|Photo by Robin May|
|"The Living Lab Initiative will take all the existing |
initiatives against obesity, add new technology and ideas,
and will give us a chance to really make a difference," says
Geoff Daily, development director for the
Lafayette General Foundation.
The Living Lab Initiative aims to trim the fat.
Louisiana is fat. The Pelican State is perpetually ranked among the nation's top 10 fattest - second only to Mississippi in 2012 with 33.4 percent of the population deemed obese, according to stats compiled by the Centers for Disease Control and Prevention. But fortunately the issue hasn't fallen on deaf ears. It has, in fact, become the focus of an effort gaining momentum here in Lafayette called the Living Lab Initiative, which aims to turn the tide on Louisiana's obesity epidemic.
The Living Lab Initiative was born in August 2011 through the Lafayette nonprofit FiberCorps. The idea, says FiberCorps founder Geoff Daily, is to combine existing local initiatives into a unified front against obesity.
A techie by trade, Daily says his involvement in the health care industry stems from his search for the best avenue for utilizing the full capabilities of fiber technology.
"Once an area has a fiber network, the question is what do you do with it next," Daily says. "In Lafayette, we have the core infrastructure we need through LUS Fiber, so we decided to focus a lot of our energy on health care, because we thought that was the one area where we could really move the needle."

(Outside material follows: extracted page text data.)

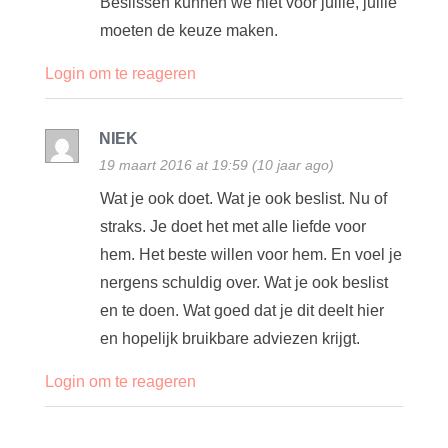
Beslissen kunnen we niet voor jullie, jullie
moeten de keuze maken.
Login om te reageren
NIEK
19 maart 2016 at 19:59 (10 jaar ago)
Wat je ook doet. Wat je ook beslist. Nu of
straks. Je doet het met alle liefde voor
hem. Het beste willen voor hem. En voel je
nergens schuldig over. Wat je ook beslist
en te doen. Wat goed dat je dit deelt hier
en hopelijk bruikbare adviezen krijgt.
Login om te reageren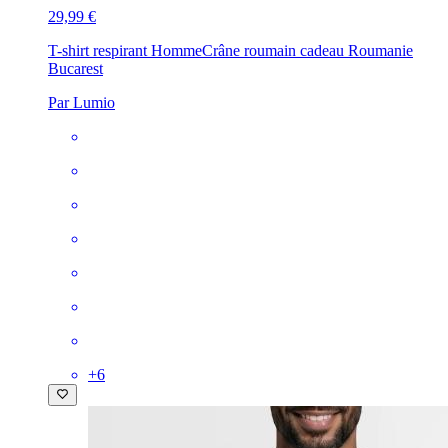
29,99 €
T-shirt respirant Homme
Crâne roumain cadeau Roumanie
Bucarest
Par Lumio
+
6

Through the creation of a telemedicine clinic at Stuller Inc. and efforts like CampFiber for Healthcare - a series of community discussions focused on using fiber-powered technology to improve the area's health care and obesity problems - Lafayette was chosen to be a pilot location for the Louisiana Health Information Exchange. Those developments eventually caught the attention of U.S. Chief Technology Officer Todd Park.
In April, during CajunCodeFest 2012 (part of the inaugural INNOV8 Lafayette project), Park described Lafayette as "The best kept secret reservoir of innovation mojo in America."

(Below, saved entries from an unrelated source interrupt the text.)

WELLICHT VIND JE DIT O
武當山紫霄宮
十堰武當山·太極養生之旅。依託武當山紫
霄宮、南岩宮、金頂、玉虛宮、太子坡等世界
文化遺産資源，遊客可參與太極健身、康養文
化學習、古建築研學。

For Daily, one comment made by Park has stuck, primarily that Lafayette represents an area small enough to generate community participation to get the initiative going, but also big enough to have a national scale effect on the obesity epidemic.
"For us to move back the needle on childhood obesity, we have to have everyone working together," says Daily, who recently was hired as development director for the Lafayette General Foundation, which raises funds and awareness to advance health care throughout Acadiana.
To show who will help in getting the Living Lab Initiative off the ground, Daily points to Lafayette's Healthy Community Club, which consists of more than 20 local organizations that are already working together on the issue.
"The Living Lab Initiative will take all the existing initiatives against obesity, add new technology and ideas, and will give us a chance to really make a difference," says Daily. "We haven't defined yet the full scope of what this will look like, but one idea is to use venture philanthropy, or investing in companies to be created, that will help supercharge our effort to make Lafayette a hub of the health care industry."